The UK’s National Health Service will close the world’s largest pediatric gender clinic, the Gender Identity Development Service in London (GIDS) often known as the Tavistock, after the NHS Trust which houses it. An independent review condemned the clinic as “not a safe or viable long-term option” because its interventions are based on poor evidence and its model of care leaves young people “at considerable risk” of poor mental health. The clinic must close by Spring 2023. It will be replaced by a new regional hospital-based service. Regional centers will typically be children’s hospitals that also provide related services for mental health and autism, and have expertise in safeguarding, supporting looked-after children and children who have experienced trauma. Staff will therefore work across these related services “in order to embed the care of children and young people with gender-related distress within a broader child and adolescent health context.” Regional centers will partner with more local services based in community mental health services, to ensure that children can be seen close to where they live.
This reorganization is clearly intended to break the silo within which transgender medicine has operated for decades, in the UK as in other countries. Along with this reorganization comes a belated recognition of the poor state of knowledge around endocrinological interventions for gender distress, especially the off-label use of Gonadotropin-Releasing Hormone agonist (GnRHa), often called “puberty blockers.” Dr. Hilary Cass, former President of the Royal College of Paediatrics and Child Health, who is chairing the independent review, wrote to the National Health Service asking it to conduct systematic research. She emphasizes that there is “no way of knowing whether, rather than buying time to make a decision, puberty blockers may disrupt that decision-making process” and disrupt brain development “which could have significant impact on the ability to make complex risk-laden decisions, as well as possible longer-term neuropsychological consequences.”
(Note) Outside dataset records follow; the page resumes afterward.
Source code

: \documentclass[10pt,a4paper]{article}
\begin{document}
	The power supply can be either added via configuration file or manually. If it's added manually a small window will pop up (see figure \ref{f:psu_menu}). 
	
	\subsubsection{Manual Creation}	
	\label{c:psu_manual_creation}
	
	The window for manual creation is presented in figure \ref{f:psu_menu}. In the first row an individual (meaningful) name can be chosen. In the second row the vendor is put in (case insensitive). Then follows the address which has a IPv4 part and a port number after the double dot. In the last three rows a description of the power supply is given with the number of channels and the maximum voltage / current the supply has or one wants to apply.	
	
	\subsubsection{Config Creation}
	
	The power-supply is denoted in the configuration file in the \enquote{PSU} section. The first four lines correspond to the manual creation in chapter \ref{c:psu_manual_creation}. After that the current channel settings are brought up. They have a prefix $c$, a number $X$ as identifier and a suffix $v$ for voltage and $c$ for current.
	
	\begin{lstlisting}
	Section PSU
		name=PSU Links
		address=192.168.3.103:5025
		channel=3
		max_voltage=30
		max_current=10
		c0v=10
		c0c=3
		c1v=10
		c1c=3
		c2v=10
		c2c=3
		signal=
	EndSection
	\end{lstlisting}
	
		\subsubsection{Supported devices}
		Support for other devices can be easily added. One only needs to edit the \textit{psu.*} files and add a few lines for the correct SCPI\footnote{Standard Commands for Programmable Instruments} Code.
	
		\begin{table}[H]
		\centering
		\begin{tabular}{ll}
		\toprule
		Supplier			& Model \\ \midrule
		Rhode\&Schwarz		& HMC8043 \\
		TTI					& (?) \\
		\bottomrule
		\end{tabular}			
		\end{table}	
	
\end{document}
Advisers to SEGM have been raising alarm about the unfolding scandal at the Gender Identity Development Service for some years. Marcus Evans served on the governing board of the Tavistock Trust, and in 2019 he resigned over the Trust’s failure to heed warnings raised by staff within the clinic. Also in 2019, Michael Biggs uncovered the Gender Identity Development Service’s experiment with puberty blockers which the clinic had suppressed because the outcomes were not positive. He published the first analysis of the psychological functioning of adolescents in the experiment, and subsequently used the experiment’s data to measure the negative effects on bone density. More generally, advisers to SEGM have published several articles drawing attention to the paucity of evidence for puberty suppression and to the ethical problems of informed consent.
Other countries should learn the lessons from the UK (and from Sweden and Finland). First, there is insufficient evidence to justify the general clinical use of puberty suppression or cross-sex hormone use in youth experiencing gender dysphoria. Second, a treatment regimen that focuses exclusively on gender dysphoria, ignoring co-occurring mental health conditions, will not provide optimal care for young people. The shut-down of GIDS is not merely a restructuring move in response to the clinic’s failed operations—it ’s a move away from the “gender-affirming” intervention care model, and toward whole-person-affirming care that is rooted in developmental psychology.